En el momento en que la persona es detenida y desaparecida se produce una enorme ruptura en su entorno y en la vida cotidiana de su familia, pareja y amigos, y es que nadie está preparado para experimentar una situación de estas características, evidentemente carecemos de los mecanismos para enfrentarlo.

Los familiares de los desparecidos experimentan una secuencia de fenómenos en los que se presentan una sobre exigencia en lo físico, psicológico y social, generando un antes y un después en la vida de estas personas, ya que ahora el propósito principal en sus días es encontrar a la persona desaparecida o alguna información que sirva para conocer el paradero y destino de la víctima.

Los efectos psicosociales que a partir de aquí se desencadenan por el exceso de sentimientos de angustia y ansiedad son los que dominan esa incertidumbre de saber qué pasó, qué sigue y cómo poder ayudar a localizar a la persona. Y es que aunado a eso comenzamos a ser testigos de la poca participación de parte de funcionarios y experimentamos sentimientos de frustración, enojo e impotencia, de vulnerabilidad, confusión, miedo, desesperanza, pérdida de confianza, dolor psíquico e ideas angustiantes en torno a la figura del desaparecido y su destino. Una serie de síntomas clínicos que interfieren en la actividad y funcionamiento de cualquier ser humano, así como manifestaciones somáticas de diverso tipo.

Desde el entorno social, el temor o la manipulación de las instituciones, lo que viven los familiares de los desaparecidos los “marca socialmente”. Aparte de las diversas condiciones de riesgo por el que deben pasar, suele someterse a un aislamiento y enfrentar lo más doloroso que es vivir en un profundo silencio provocado por la indiferencia de algunos sectores de nuestra sociedad, que piensan que a ellos nunca les ocurrirá.

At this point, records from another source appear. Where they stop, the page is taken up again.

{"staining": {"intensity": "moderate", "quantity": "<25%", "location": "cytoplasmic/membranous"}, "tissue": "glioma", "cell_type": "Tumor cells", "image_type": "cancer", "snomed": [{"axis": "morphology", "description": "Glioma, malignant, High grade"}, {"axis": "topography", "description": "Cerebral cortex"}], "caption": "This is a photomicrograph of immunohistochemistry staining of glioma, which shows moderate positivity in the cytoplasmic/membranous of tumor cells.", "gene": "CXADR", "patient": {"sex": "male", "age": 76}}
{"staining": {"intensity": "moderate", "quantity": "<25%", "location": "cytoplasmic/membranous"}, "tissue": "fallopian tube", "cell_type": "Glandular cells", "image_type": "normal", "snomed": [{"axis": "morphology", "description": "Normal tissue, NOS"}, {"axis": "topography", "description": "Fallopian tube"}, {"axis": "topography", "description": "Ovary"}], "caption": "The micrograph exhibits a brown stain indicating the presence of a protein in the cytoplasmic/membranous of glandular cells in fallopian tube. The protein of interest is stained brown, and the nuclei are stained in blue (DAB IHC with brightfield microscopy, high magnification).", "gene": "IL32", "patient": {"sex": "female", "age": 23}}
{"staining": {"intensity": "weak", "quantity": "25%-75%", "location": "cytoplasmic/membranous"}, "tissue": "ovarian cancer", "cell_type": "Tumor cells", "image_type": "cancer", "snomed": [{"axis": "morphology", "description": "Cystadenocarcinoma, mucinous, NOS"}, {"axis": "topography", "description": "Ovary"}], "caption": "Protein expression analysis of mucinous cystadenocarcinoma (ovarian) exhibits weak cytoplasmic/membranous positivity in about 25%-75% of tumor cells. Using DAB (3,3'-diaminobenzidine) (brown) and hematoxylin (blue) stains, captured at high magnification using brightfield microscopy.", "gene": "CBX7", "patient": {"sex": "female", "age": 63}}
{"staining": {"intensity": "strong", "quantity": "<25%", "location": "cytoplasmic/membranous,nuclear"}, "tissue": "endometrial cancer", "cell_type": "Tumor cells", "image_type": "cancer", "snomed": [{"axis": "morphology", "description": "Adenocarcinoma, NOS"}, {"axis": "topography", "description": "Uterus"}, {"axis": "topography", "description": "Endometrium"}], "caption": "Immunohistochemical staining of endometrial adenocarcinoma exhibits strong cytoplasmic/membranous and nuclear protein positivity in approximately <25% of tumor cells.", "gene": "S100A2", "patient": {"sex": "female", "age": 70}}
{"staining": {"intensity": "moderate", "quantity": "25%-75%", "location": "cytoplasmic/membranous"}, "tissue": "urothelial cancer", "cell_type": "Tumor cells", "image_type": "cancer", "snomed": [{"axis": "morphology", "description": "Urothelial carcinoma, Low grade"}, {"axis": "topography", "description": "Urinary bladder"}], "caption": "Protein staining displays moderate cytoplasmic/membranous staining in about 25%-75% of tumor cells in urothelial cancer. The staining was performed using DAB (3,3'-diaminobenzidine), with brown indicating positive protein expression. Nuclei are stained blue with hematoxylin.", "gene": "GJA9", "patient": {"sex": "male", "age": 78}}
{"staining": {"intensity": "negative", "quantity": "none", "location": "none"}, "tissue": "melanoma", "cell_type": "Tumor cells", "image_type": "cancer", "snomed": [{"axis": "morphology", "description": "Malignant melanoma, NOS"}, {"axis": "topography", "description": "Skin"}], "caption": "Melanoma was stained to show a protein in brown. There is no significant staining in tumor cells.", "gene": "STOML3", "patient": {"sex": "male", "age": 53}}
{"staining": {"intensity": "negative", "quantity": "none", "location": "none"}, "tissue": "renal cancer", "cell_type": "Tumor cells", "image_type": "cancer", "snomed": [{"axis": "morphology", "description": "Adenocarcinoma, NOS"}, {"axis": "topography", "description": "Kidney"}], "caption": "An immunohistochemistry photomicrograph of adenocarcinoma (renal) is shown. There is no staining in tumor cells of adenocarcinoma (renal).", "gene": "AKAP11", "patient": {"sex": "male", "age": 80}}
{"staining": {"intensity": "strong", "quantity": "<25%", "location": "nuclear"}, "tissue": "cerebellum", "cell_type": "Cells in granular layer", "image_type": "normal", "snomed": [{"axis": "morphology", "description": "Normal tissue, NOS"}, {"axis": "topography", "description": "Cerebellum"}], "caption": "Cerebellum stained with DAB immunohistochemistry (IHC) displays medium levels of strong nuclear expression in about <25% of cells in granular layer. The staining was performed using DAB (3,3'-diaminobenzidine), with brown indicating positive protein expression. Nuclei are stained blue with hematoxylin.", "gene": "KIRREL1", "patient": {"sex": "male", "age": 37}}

Honesta y personalmente hablando, me provoca pánico ver como cada vez normalizamos este tipo de acontecimientos, como preferimos encontrar una justificación del porque le ocurrió a esa víctima, como el famoso qué hacía de noche afuera de su casa, seguro vestía provocativa, seguro los papás no están al pendiente de su hijo, las niñas decentes no salen solas, para que bebe, etc.”, en lugar de que la autoridad castigue estos actos, de que realmente el Estado asuma el deber de dar seguridad a los ciudadanos, que muestre realmente su intención de generar un cambio en los modelos de atención de estas víctimas en particular, a las que hoy se suman un número creciente de integrantes de la sociedad que exige, que se expresa y alza la voz y le reprocha al Estado su inacción y aquiescencia.

La integración de más y más colectivos de familiares de desaparecidos es un indicio inequívoco de un problema generalizado que trastoca la gobernabilidad, que socava el estado de derecho y muestra la miseria de las autoridades que abandonaron el deber de cumplir con un derecho humano, el de la seguridad de los ciudadanos.

Estamos experimentando un Estado que abandonó el deber de brindar seguridad y se muestra indiferente de las condiciones de miedo que prevalece en caminos, carreteras y poblaciones; las desapariciones forzadas son un gesto desagradable de las fuerzas del Estado, locales, municipales y federales, que es utilizado con mayor frecuencia para neutralizar a quienes reconocen como sus enemigos y que les han asignado como destino la desaparición.

La historia muestra que los gobiernos posteriores son los que reconocen las desapariciones forzadas realizadas por gobiernos pasados; pero no es común que los gobiernos actuales reconozcan las desapariciones forzadas llevadas a cabo durante su periodo. Siempre nos queda la esperanza que otros gobiernos se encarguen de hacerlo.

No nos callemos; denunciemos todo acto que vulnere nuestra vida y nuestra libertad.

“Vivos se los llevaron, vivos los queremos” ¿Dónde están? “Hasta Encontrarlos” “Los desaparecidos nos faltan a todos.”